* [WHAT THE EXERCISE ASKS]
Using the listing below, copy exactly each line from the one that has "notepad: none [168,716,266,774]" through the one that has "water bottle: present"; omit the pictures.

* [RECORD EXTRACTS]

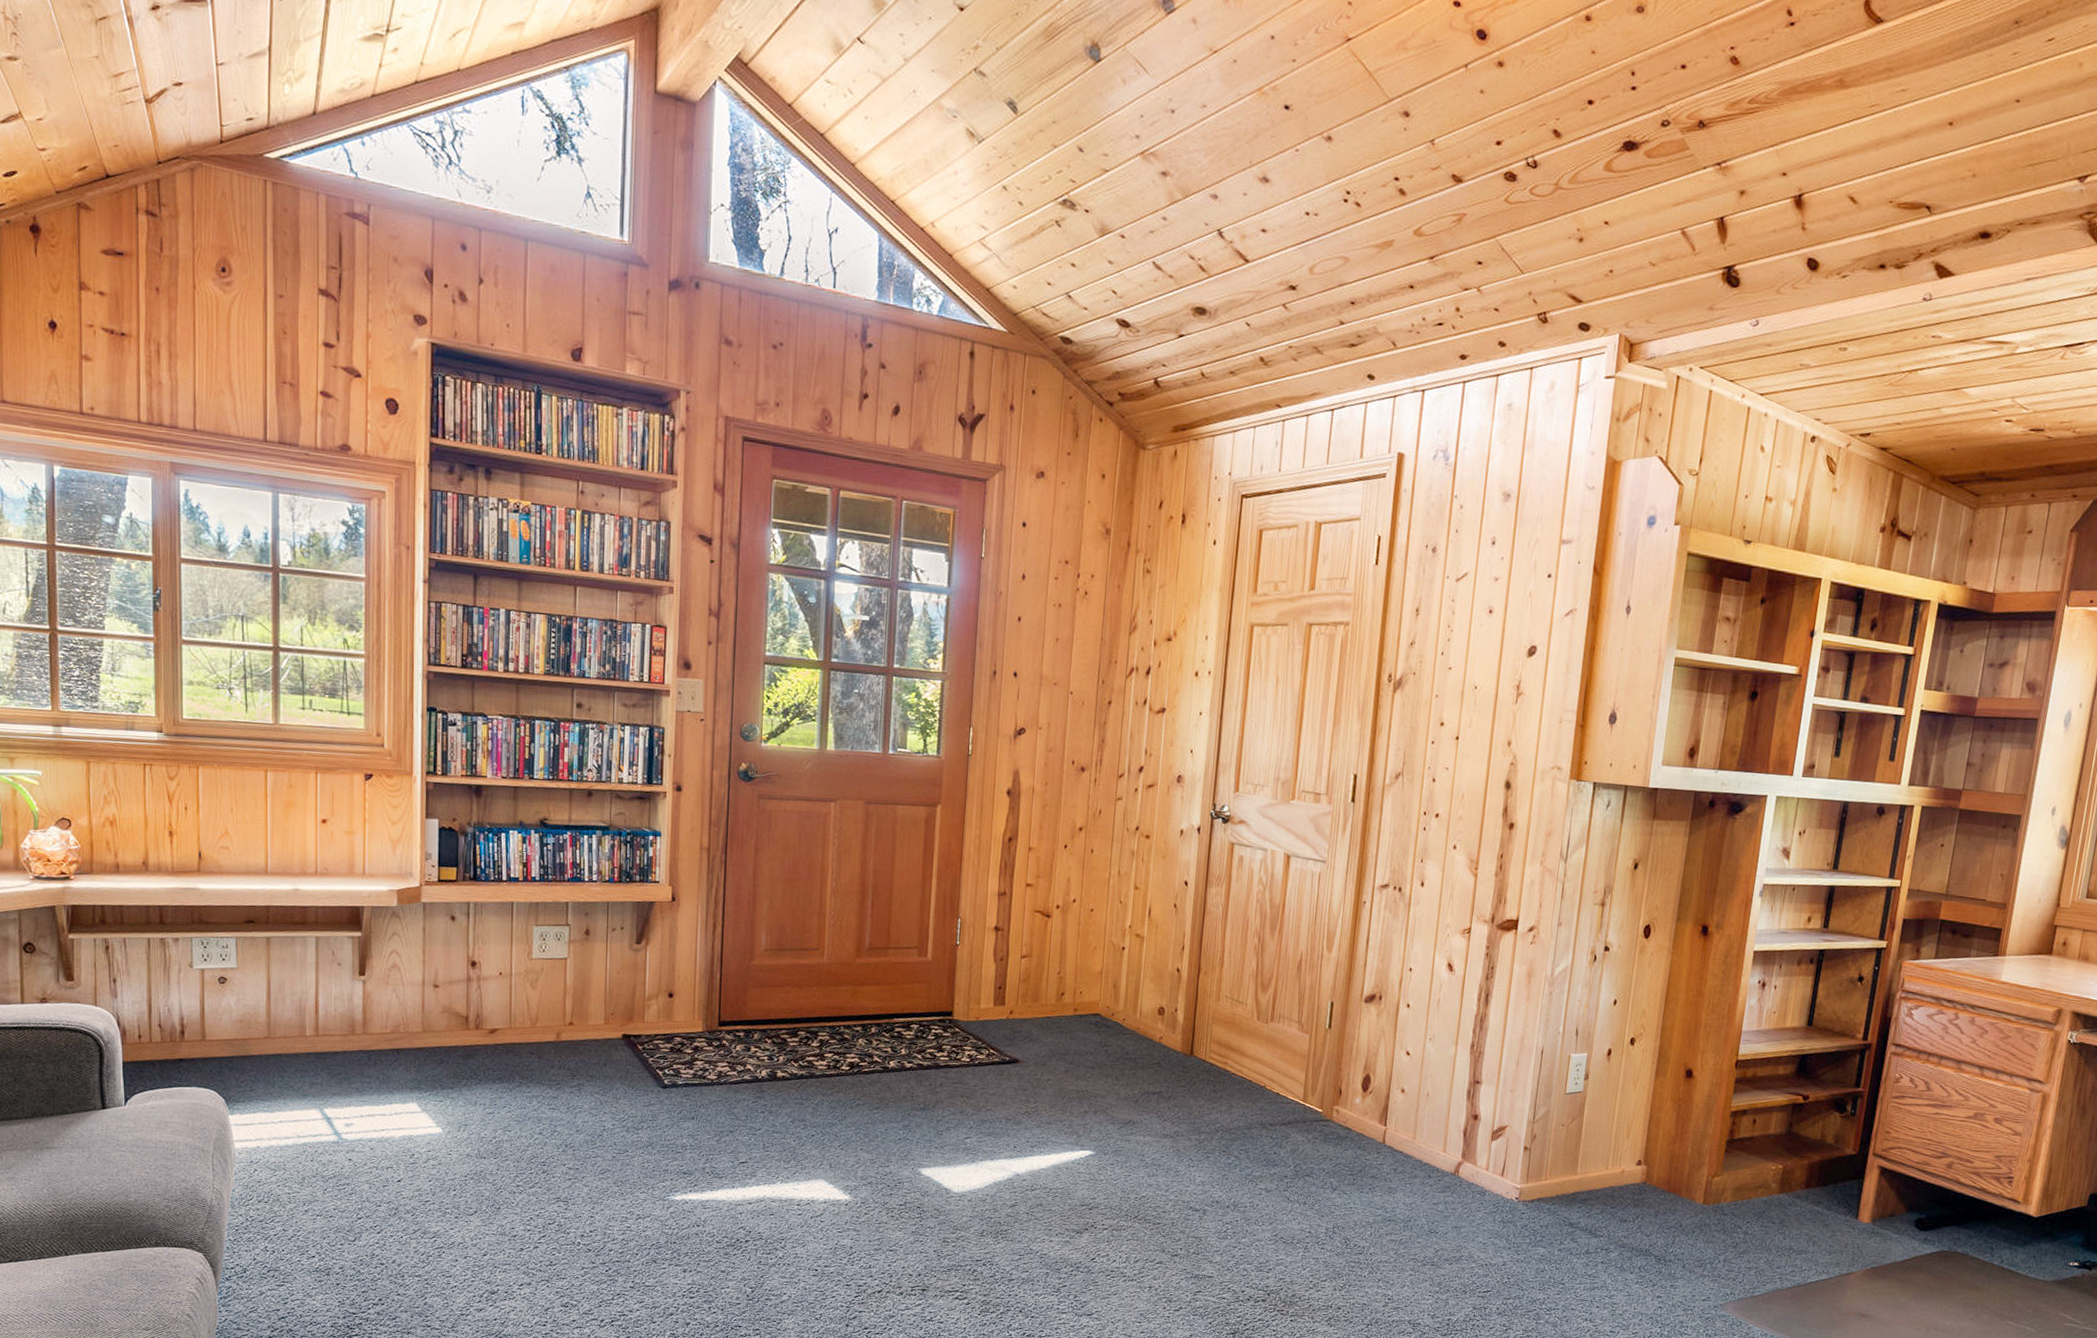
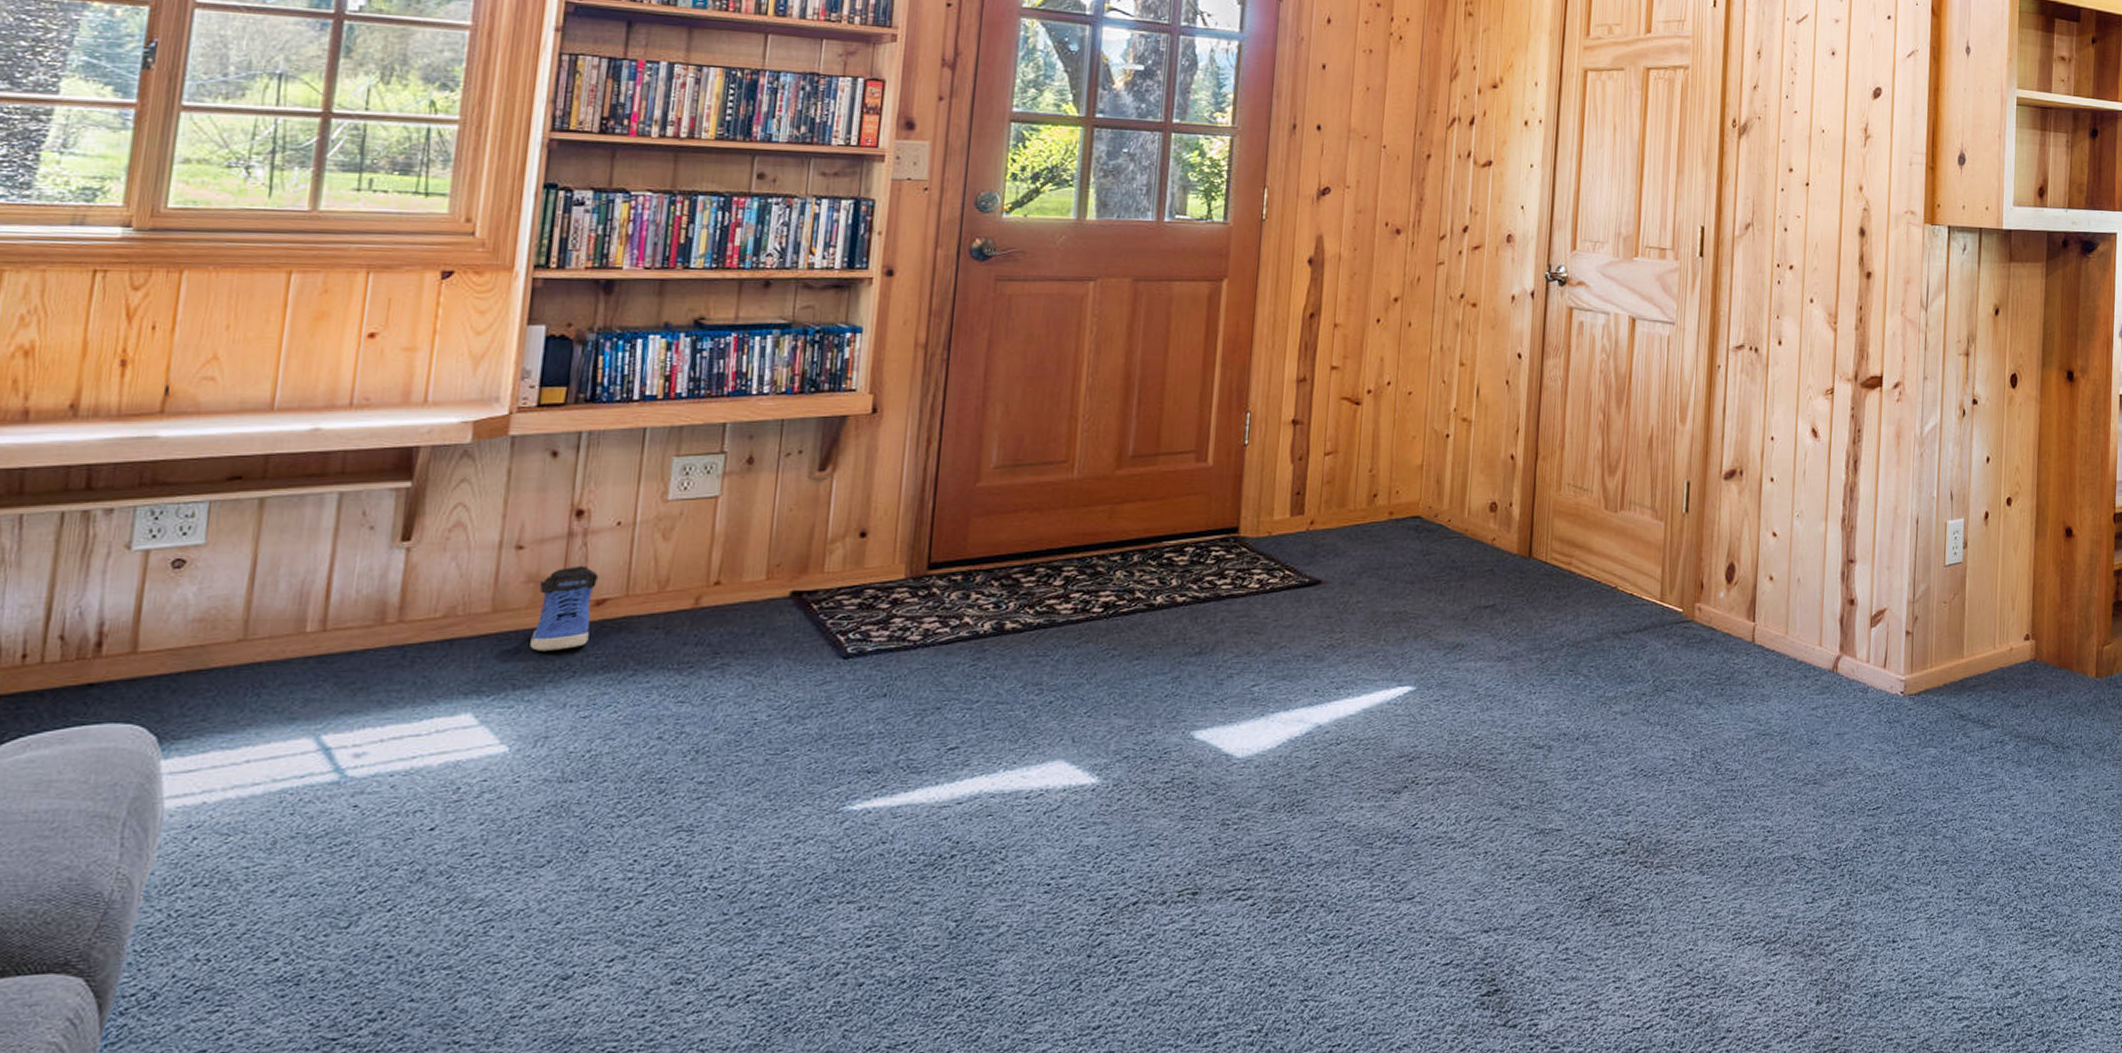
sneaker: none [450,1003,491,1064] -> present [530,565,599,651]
* * *
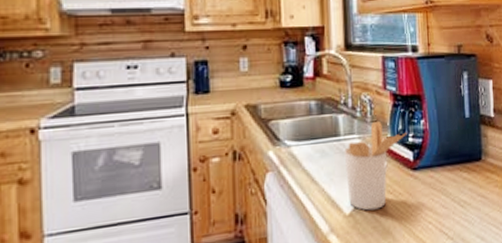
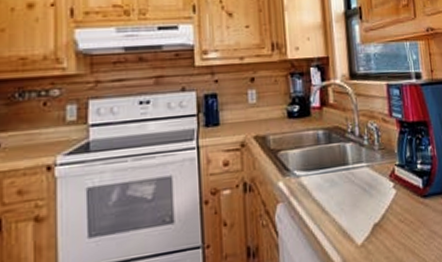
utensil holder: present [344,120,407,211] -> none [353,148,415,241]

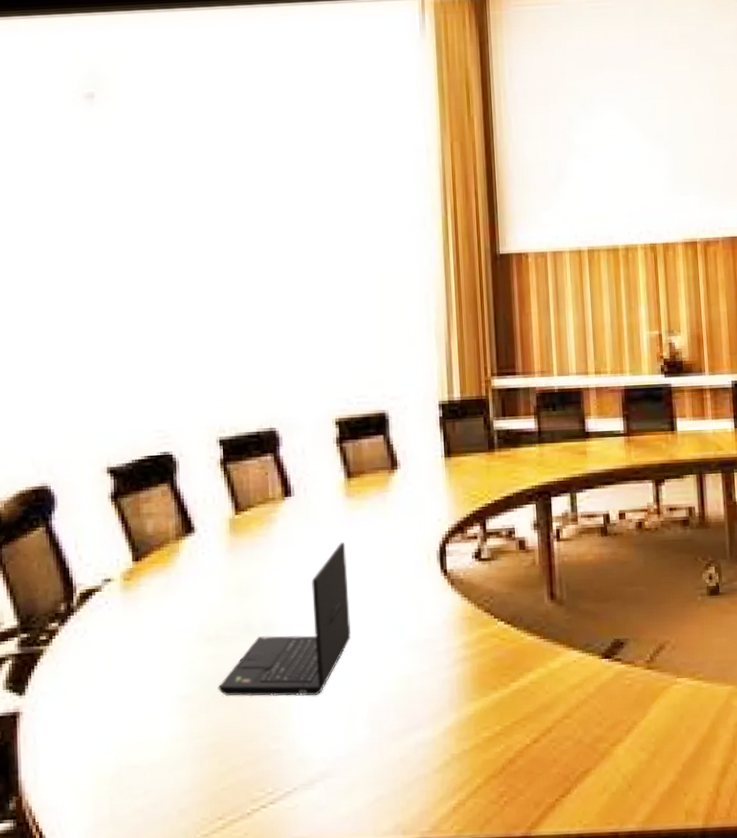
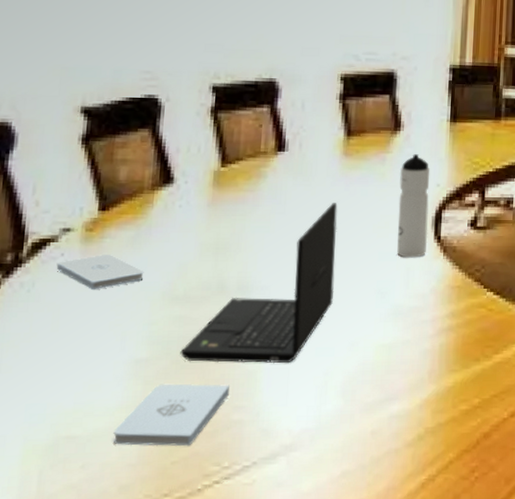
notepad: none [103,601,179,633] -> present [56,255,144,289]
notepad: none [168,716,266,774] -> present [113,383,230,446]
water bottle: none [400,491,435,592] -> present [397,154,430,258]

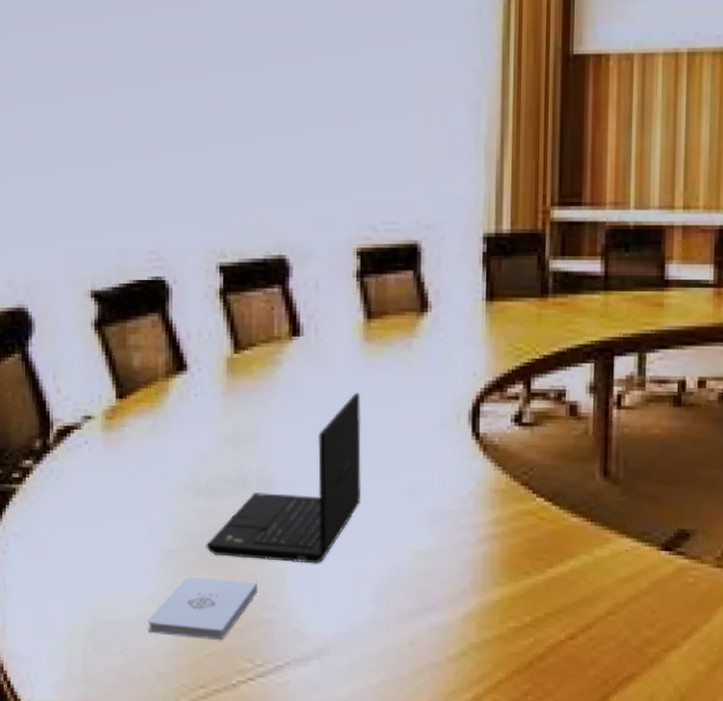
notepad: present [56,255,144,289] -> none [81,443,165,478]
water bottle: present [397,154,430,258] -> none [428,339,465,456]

* [EXERCISE RESULT]
notepad: none [168,716,266,774] -> present [113,383,230,446]
water bottle: none [400,491,435,592] -> present [397,154,430,258]

notepad: present [56,255,144,289] -> none [81,443,165,478]
water bottle: present [397,154,430,258] -> none [428,339,465,456]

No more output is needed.